I mean, I’ve definitely drunk too much.

It doesn’t take long for the car to roll to a stop in front of a nondescript gray building. I frown out the window at it. “This looks like a place you take people to murder them.”

Eurydice gives a choked laugh. “The other entrance is in my sister’s house, and that will create more questions than I want to answer. Come on.” She slips out of the car, leaving me to follow.

I’m distantly aware of Charon coming around the car and following us up to the large door. I’m so far past buzzed that I start to list to the side, and he has to move fast to catch me. He slips an arm around my waist and keeps me on my feet. “You sure about this, Eurydice?”

“Yes.” She opens the door. “Come on.”

The room is kept atmospherically dim in a way I might appreciate on a different night. Not right now, when the strangely reflecting light on the ceiling makes me dizzy. I try to focus on Eurydice’s back, but everything is a bit watery right now. “I drank too much.”

“You’re safe here, Pandora.” She leads the way through a series of couches and chairs, circling a low dais in the center of the room. The place is packed, and the couples and throuples and moreples in various states of undress and sexual revelry only add to my dizziness. I’m pathetically grateful when Eurydice stops in front of a private booth tucked back against a wall. Charon helps me slide into it, but I keep sliding, slumping down against Eurydice. She laughs a little and helps me right myself. “She’ll be here soon. But let’s get you some water in the meantime.”

She?

Time ceases to have meaning. Water appears at some point, and Eurydice coaxes me to drink a little, but my stomach is still swirly in a really worrisome manner. Damn it, I shouldn’t have drunk so much. I never do this. I have fun, but never recklessly. Even before I came to Olympus, I knew better, but these days the stakes are so much higher.

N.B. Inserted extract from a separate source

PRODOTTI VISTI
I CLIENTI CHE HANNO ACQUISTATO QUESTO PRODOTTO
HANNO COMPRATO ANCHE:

My blinks are getting longer and longer when the room seems to darken. I blearily look up, only to realize it hasn’t. There’s a woman standing over our table in a gorgeous red dress that screams sex. It coats her lean body lovingly, kissing the curves of her breasts and hips. As she shifts, it presses to the mound of her pussy in a way that makes my mouth water. From this angle, with her height, I can almost see beneath the short hem, and that’s probably wrong, but I can’t quite remember why.

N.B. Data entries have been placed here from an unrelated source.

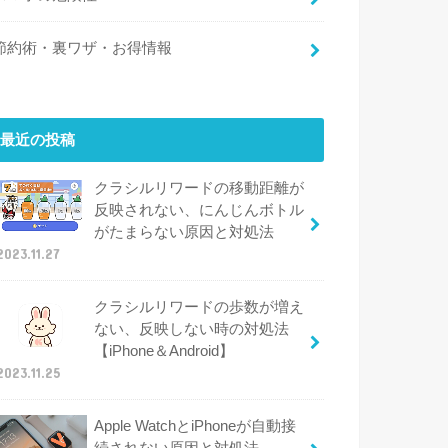
節約術・裏ワザ・お得情報
最近の投稿
クラシルリワードの移動距離が
反映されない、にんじんボトル
がたまらない原因と対処法
2023.11.27
クラシルリワードの歩数が増え
ない、反映しない時の対処法
【iPhone＆Android】
2023.11.25
Apple WatchとiPhoneが自動接
続されない原因と対処法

Then my gaze reaches her face and my stomach drops. This isn’t some stranger. No, the woman I was just ogling is Aphrodite.

Theseus’s wife.





5


APHRODITE





“Did you drug her?” I peer down at a nearly passed out Pandora. When I pulled Eurydice aside at the reception—wanting a little revenge after the stunt my husband pulled with Adonis—I told her to get Pandora to the club. I didn’t expect this.

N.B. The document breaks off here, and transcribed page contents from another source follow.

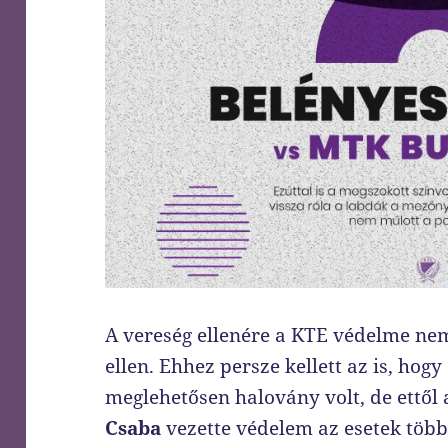
A vereség ellenére a KTE védelme n
ellen. Ehhez persze kellett az is, ho
meglehetősen halovány volt, de ettől
Csaba
vezette védelem az esetek többs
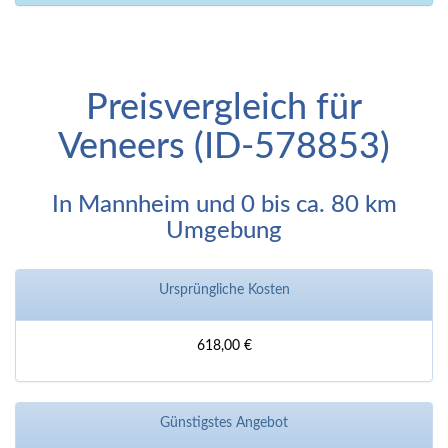
Preisvergleich für
Veneers (ID-578853)
In Mannheim und 0 bis ca. 80 km
Umgebung
Ursprüngliche Kosten
618,00 €
Günstigstes Angebot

“No, I didn’t drug her.” Eurydice rolls her eyes. She’s nursing a glass of white wine and surveying the people in the club behind me. It’s late enough that there are plenty of people in various stages of fucking, putting on quite the show. She meets my gaze. “She drank too much because she’s worried about Hephaestus.”

I refuse to feel even a twinge of guilt. Best I can tell, Pandora exists outside Minos’s cozy little family unit and is only there because of her connection with Hephaestus. It doesn’t matter. She’s here, which means she’s the enemy. All’s fair in love and war. “We’re all worried about Hephaestus.”

“Not like that and you know it.” She brushes Pandora’s dark hair off her face. “I like her.”

“Eurydice.” I sigh. “Don’t go soft on me now.”

She drops her hand and takes a sip of her wine. “No danger of that. I know what’s at stake. I’ll reach out to Ariadne tomorrow and get that moving.”

“Good.” I’m still not entirely convinced of Apollo’s report that said Minos’s daughter might be turned to our side, but at this point we can’t afford to overlook any potential foothold.

I turn to where Charon is leaned against the wall nearby. He’s always haunting some space near Eurydice. She seems to find it comforting. I feel it’s disconcerting. With someone as dangerous as Charon, I prefer to have him where I can see him. “Help me get her into the car.” I had planned to come here and get her sloppy drunk, so her managing it on her own skips a few steps.

Sometime later, I corral a nearly passed out Pandora in my apartment and help her get out of the bridesmaid dress and into my bed. Guilt threatens to rise again, but I swallow it down. She’s not an innocent, no matter how sweet she’s been since I met her. She’s part of Minos’s household, which means she’s part of the plot to bring down the city I love.

That doesn’t stop me from pulling the covers up around her shoulders. It’s cold in here and she’s already asleep. There’s no reason for her to freeze. It might make her wake before I’m ready for her to. That’s all.

I watch her sleep for a few moments. She’s got to be the only person in existence who doesn’t look more innocent like this. Not that she’s innocent when she’s awake, but there’s something about Pandora that invites the kind of delight that only exists before the world shows exactly how cruel it can be. I don’t understand it. It must be a mask, but I’ve never seen it so much as crack in the hours we spent together for the wedding planning.